Activity:
In the excerpt on theorems, copy the passage between "As the axioms" and "if proven true.", inclusive, substituting "logical" for each occurrence of "deductive".

Excerpted text:
----

As the axioms are often abstractions of properties of the physical world, theorems may be considered as expressing some truth, but in contrast to the notion of a scientific law, which is experimental, the justification of the truth of a theorem is purely deductive. (Note: However, both theorems and scientific law are the result of investigations. See Heath 1897: "theorem (θεὼρνμα) from θεωρεἳν to investigate")
A conjecture is a tentative proposition that may evolve to become a theorem if proven true.

==Theoremhood and truth==
Until the late 19th century and the foundational crisis of mathematics, all mathematical theorems were built from a few basic properties that were considered self-evident, such as the fact that every natural number has a successor or that there is exactly one line that passes through two given distinct points, or the logical inference rules used to combine these facts in the proof of a theorem. These basic properties that were considered as absolutely evident were called postulates or axioms, for example Euclid's postulates. All theorems were proved by using these basic properties implicitly or explicitly. And because these basic properties were considered self-evident, a proved theorem was considered as a definitive truth, unless there was an error in the proof. For example, Euclid proved from a few axioms and postulates that the sum of the interior angles of a triangle equals 180°, and this was considered an unquestionable fact.

One aspect of the foundational crisis of mathematics was the discovery of non-Euclidean geometries created by changing Euclid's fifth postulate. These geometries do not lead to any internal contradictions, although, in such geometries, the sum of the angles of a triangle is different from 180°. In other words, the property "the sum of the angles of a triangle equals 180°" can be either true or false, depending on whether Euclid's fifth postulate is assumed or denied. Similarly, in the 19th century, the use of some "evident" basic properties of sets led to the contradiction of Russell's paradox. This has been resolved by modifying the axioms that are allowed for manipulating sets.

In general, the crisis of the 19th century was resolved by revisiting the foundations of mathematics to make them more rigorous. In these new foundations, a theorem is a well-formed formula of a mathematical theory that can be proved from the axioms and inference rules of the theory. So, the above theorem on the sum of the angles of a triangle becomes: Under the axioms and inference rules of Euclidean geometry, the sum of the interior angles of a triangle equals 180°. Similarly, Russell's paradox disappears because, in modern axiomatized set theory, the set of all sets cannot be expressed with a well-formed formula. More precisely, if the set of all sets could be expressed with a well-formed formula, this would imply that the theory is inconsistent, and every well-formed assertion, as well as its negation, would be a theorem.

In this context, the validity of a theorem depends only on the correctness of its proof. It is independent from the truth, or even the meaning of the axioms in the "real world." This does not mean that the meaning of the axioms is uninteresting, but only that the validity of a theorem is independent from the meaning of the axioms. This independence may be useful by allowing the use of results of some area of mathematics in apparently unrelated areas.

----

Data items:
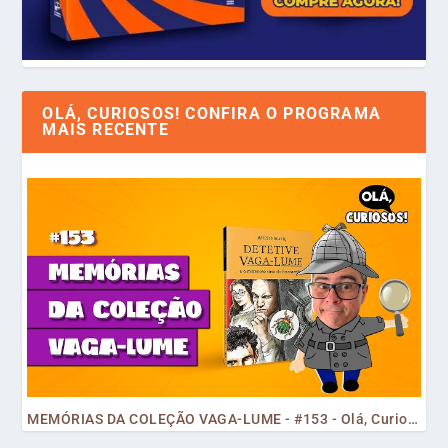
OLÁ, CURIOSOS! CONFIRA O PROGRAMA
MAIS RECENTE
MEMÓRIAS DA COLEÇÃO VAGA-LUME - #153 - Olá, Curiosos! 2023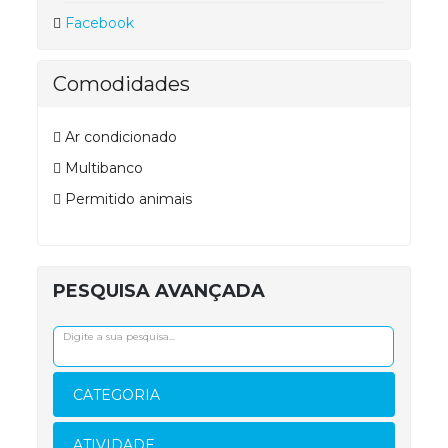
Facebook
Comodidades
Ar condicionado
Multibanco
Permitido animais
PESQUISA AVANÇADA
CATEGORIA
ATIVIDADE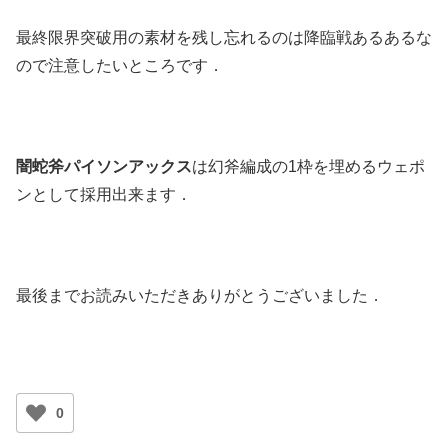
最終限界突破用の素材を残し忘れるのは降臨戦あるあるな
ので注意したいところです．
闇蛇斧パイソンアックス
は幻斧編成の1枠を埋めるウェポ
ンとして採用出来ます．
最後までお読みいただきありがとうございました．
0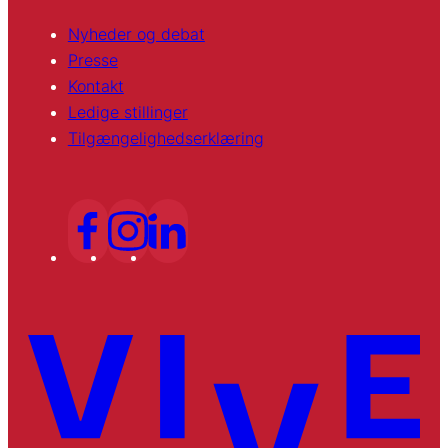
Nyheder og debat
Presse
Kontakt
Ledige stillinger
Tilgængelighedserklæring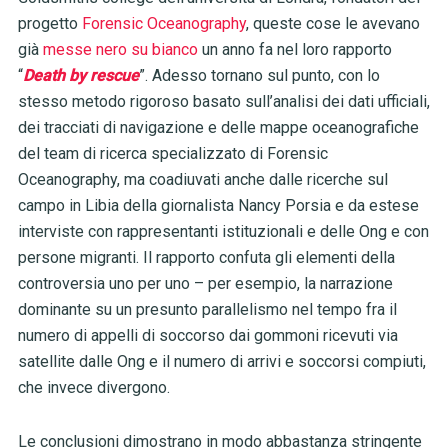
progetto
Forensic Oceanography
, queste cose le avevano
già
messe nero su bianco
un anno fa nel loro rapporto
“
Death by rescue
”. Adesso tornano sul punto, con lo
stesso metodo rigoroso basato sull’analisi dei dati ufficiali,
dei tracciati di navigazione e delle mappe oceanografiche
del team di ricerca specializzato di Forensic
Oceanography, ma coadiuvati anche dalle ricerche sul
campo in Libia della giornalista Nancy Porsia e da estese
interviste con rappresentanti istituzionali e delle Ong e con
persone migranti. Il rapporto confuta gli elementi della
controversia uno per uno – per esempio, la narrazione
dominante su un presunto parallelismo nel tempo fra il
numero di appelli di soccorso dai gommoni ricevuti via
satellite dalle Ong e il numero di arrivi e soccorsi compiuti,
che invece divergono.
Le conclusioni dimostrano in modo abbastanza stringente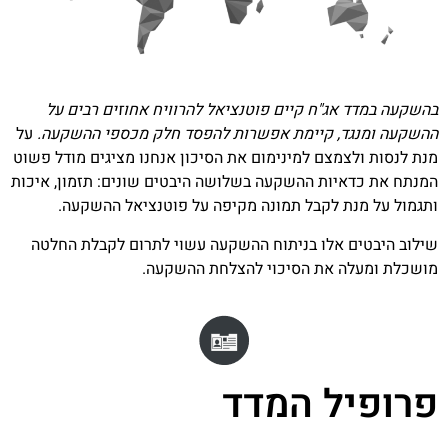
בהשקעה במדד אג"ח קיים פוטנציאל להרוויח אחוזים רבים על
ההשקעה ומנגד, קיימת אפשרות להפסד חלק מכספי ההשקעה.
על
מנת לנסות ולצמצם למינימום את הסיכון אנחנו מציגים מודל פשוט
המנתח את כדאיות ההשקעה בשלושה היבטים שונים: תזמון, איכות
ותגמול על מנת לקבל תמונה מקיפה על פוטנציאל ההשקעה.
שילוב היבטים אלו בניתוח ההשקעה עשוי לתרום לקבלת החלטה
מושכלת ומעלה את הסיכוי להצלחת ההשקעה.
פרופיל המדד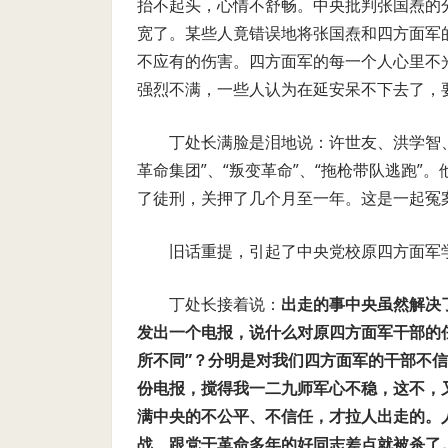
抬不起头，心情不舒畅。中央批判张国焘的
宽了。某些人竟错误地将张国焘和四方面军
不应有的伤害。四方面军的每一个人心里不
强烈不满，一些人认为在延安呆不下去了，
丁处长满脸是泪地说：许世友、洪学智
革命集团”、“叛变革命”、“拖枪带队逃跑
了徒刑，关押了几个月至一年。这是一起冤案
旧话重提，引起了中央党校原四方面军
丁处长接着说：
出走的事中央虽然解决
发出一个电报，说什么对原四方面军干部的任
所不同”？分明是对我们四方面军的干部不信
份电报，搅得我一二九师军心不稳，这不，
满中央的不公平、不信任，才拉人出走的。
战、跟党干革命多年的好同志差点就被杀了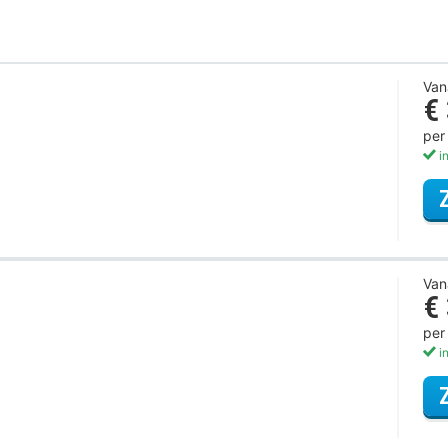
Van
€
per
in
Van
€
per
in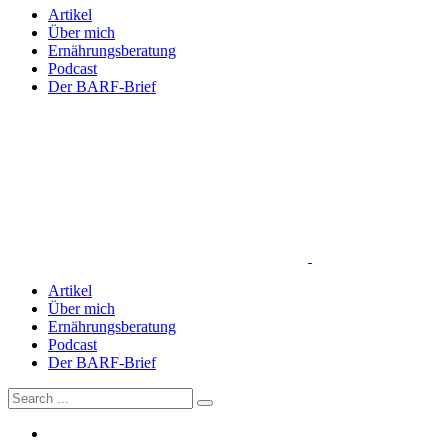
Artikel
Über mich
Ernährungsberatung
Podcast
Der BARF-Brief
Artikel
Über mich
Ernährungsberatung
Podcast
Der BARF-Brief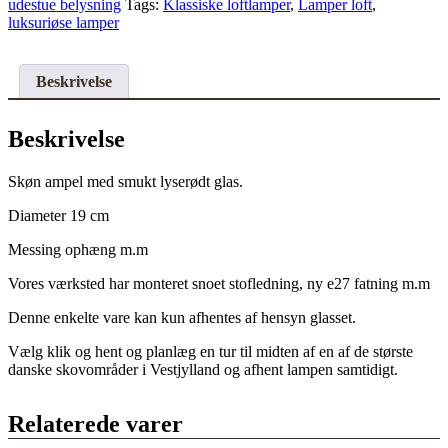
udestue belysning
Tags:
Klassiske loftlamper
,
Lamper loft
,
1930.
luksuriøse lamper
Nyt
el.
Ø19.
76
Beskrivelse
cm
fast
nedhæng.
Beskrivelse
Pickup
only
Skøn ampel med smukt lyserødt glas.
antal
Diameter 19 cm
Messing ophæng m.m
Vores værksted har monteret snoet stofledning, ny e27 fatning m.m
Denne enkelte vare kan kun afhentes af hensyn glasset.
Vælg klik og hent og planlæg en tur til midten af en af de største
danske skovområder i Vestjylland og afhent lampen samtidigt.
Relaterede varer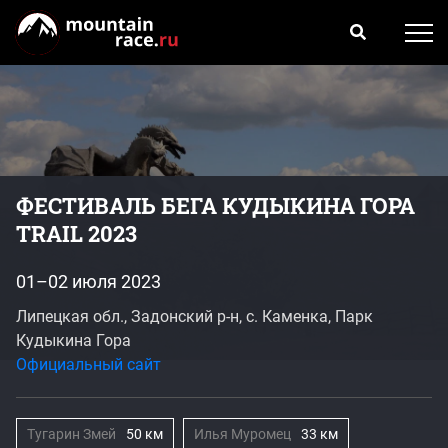
ФЕСТИВАЛЬ БЕГА КУДЫКИНА ГОРА
TRAIL 2023
01–02 июля 2023
Липецкая обл., Задонский р-н, с. Каменка, Парк
Кудыкина Гора
Официальный сайт
Тугарин Змей
50 км
Илья Муромец
33 км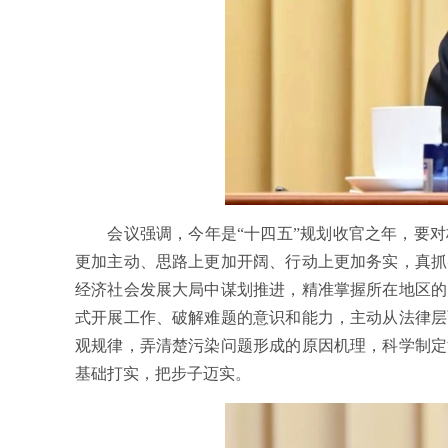
会议强调，今年是“十四五”规划收官之年，要对
更加主动、思路上更加开阔、行动上更加务实，真抓
经济社会发展大局中谋划推进，精准掌握所在地区的
式开展工作、破解难题的意识和能力，主动从法律层
观规律，弄清楚污染问题形成的原因机理，科学制定
基础打实，把步子迈实。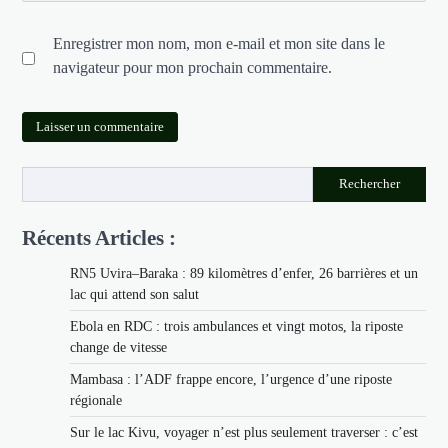
Enregistrer mon nom, mon e-mail et mon site dans le
navigateur pour mon prochain commentaire.
Rechercher
Récents Articles :
RN5 Uvira–Baraka : 89 kilomètres d’enfer, 26 barrières et un
lac qui attend son salut
Ebola en RDC : trois ambulances et vingt motos, la riposte
change de vitesse
Mambasa : l’ADF frappe encore, l’urgence d’une riposte
régionale
Sur le lac Kivu, voyager n’est plus seulement traverser : c’est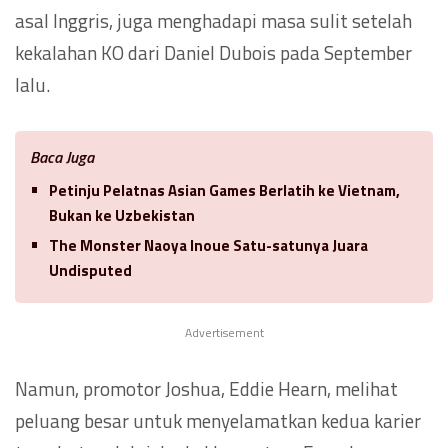
asal Inggris, juga menghadapi masa sulit setelah
kekalahan KO dari Daniel Dubois pada September
lalu.
Baca Juga
Petinju Pelatnas Asian Games Berlatih ke Vietnam,
Bukan ke Uzbekistan
The Monster Naoya Inoue Satu-satunya Juara
Undisputed
Advertisement
Namun, promotor Joshua, Eddie Hearn, melihat
peluang besar untuk menyelamatkan kedua karier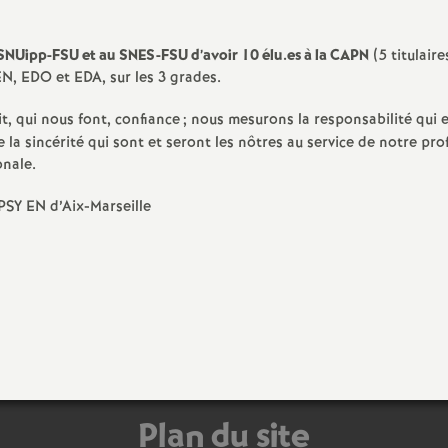
e
 SNUipp-FSU et au SNES-FSU d’avoir 10 élu.es à la CAPN
(5 titulaire
s
N, EDO et EDA, sur les 3 grades.
E
t, qui nous font, confiance
; nous mesurons la responsabilité qui e
la sincérité qui sont et seront les nôtres au service de notre pro
n
onale.
SY EN d’Aix-Marseille
s
e
i
g
n
Plan du site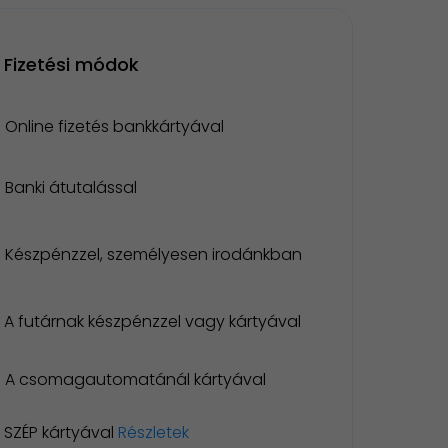
Fizetési módok
Online fizetés bankkártyával
Banki átutalással
Készpénzzel, személyesen irodánkban
A futárnak készpénzzel vagy kártyával
A csomagautomatánál kártyával
SZÉP kártyával
Részletek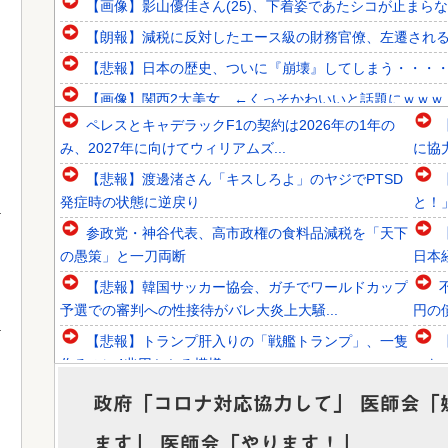
【画像】影山優佳さん(25)、下着姿であたシコが止まら
【朗報】減税に反対したエース級の財務官僚、左遷され
【悲報】日本の歴史、ついに『崩壊』してしまう・・・
【画像】関西2大美女 ←くっそかわいいと話題にｗｗｗ 【Pic
ペレスとキャデラックF1の契約は2026年の1年の
韓国人「意外に日本との関係が深い地球の裏側の国がこちら
み、2027年に向けてウィリアムズ...
に協
韓国人「SKハイニックスが10%台の暴落！外国人投資家と
【悲報】渡邊渚さん「キスしろよ」のヤジでPTSD
韓国人「日本ではテーブルに肘をついてはいけない？日本の
発症時の状態に逆戻り
と！
参政党・神谷代表、高市政権の食料品減税を「天下
の愚策」と一刀両断
日本
【悲報】韓国サッカー協会、ガチでワールドカップ
Powered by livedoor 相互RSS
予選での審判への性接待がバレ大炎上大騒...
円の
【悲報】トランプ肝入りの「戦艦トランプ」、一隻
作るのに4兆円かかる模様wwwwwww
ゃな
北朝鮮がロシアに弾道ミサイル40発供与、ミサイ
政府「コロナ対応協力して」 医師会「
ル部隊90人派遣開始…さらに80発見通...
ルに
ます」 医師会「やります！」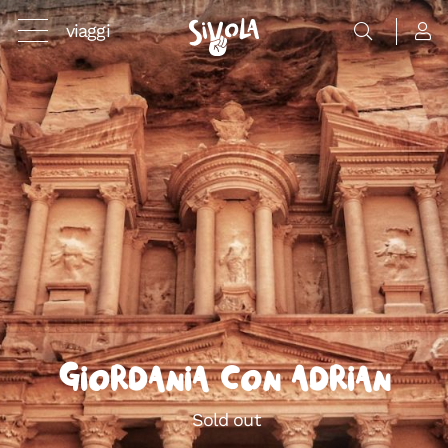
viaggi
Giordania con Adrian
Sold out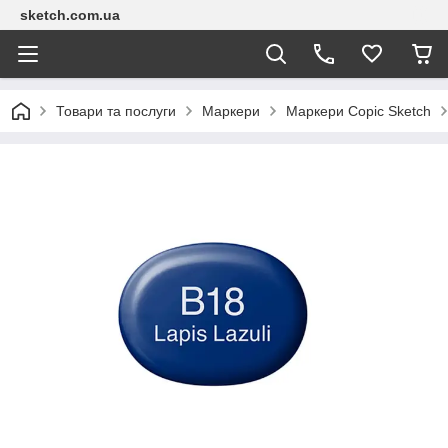
sketch.com.ua
Товари та послуги
Маркери
Маркери Copic Sketch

----

Answer to this task:
As the axioms are often abstractions of properties of the physical world, theorems may be considered as expressing some truth, but in contrast to the notion of a scientific law, which is experimental, the justification of the truth of a theorem is purely logical. (Note: However, both theorems and scientific law are the result of investigations. See Heath 1897: "theorem (θεὼρνμα) from θεωρεἳν to investigate")
A conjecture is a tentative proposition that may evolve to become a theorem if proven true.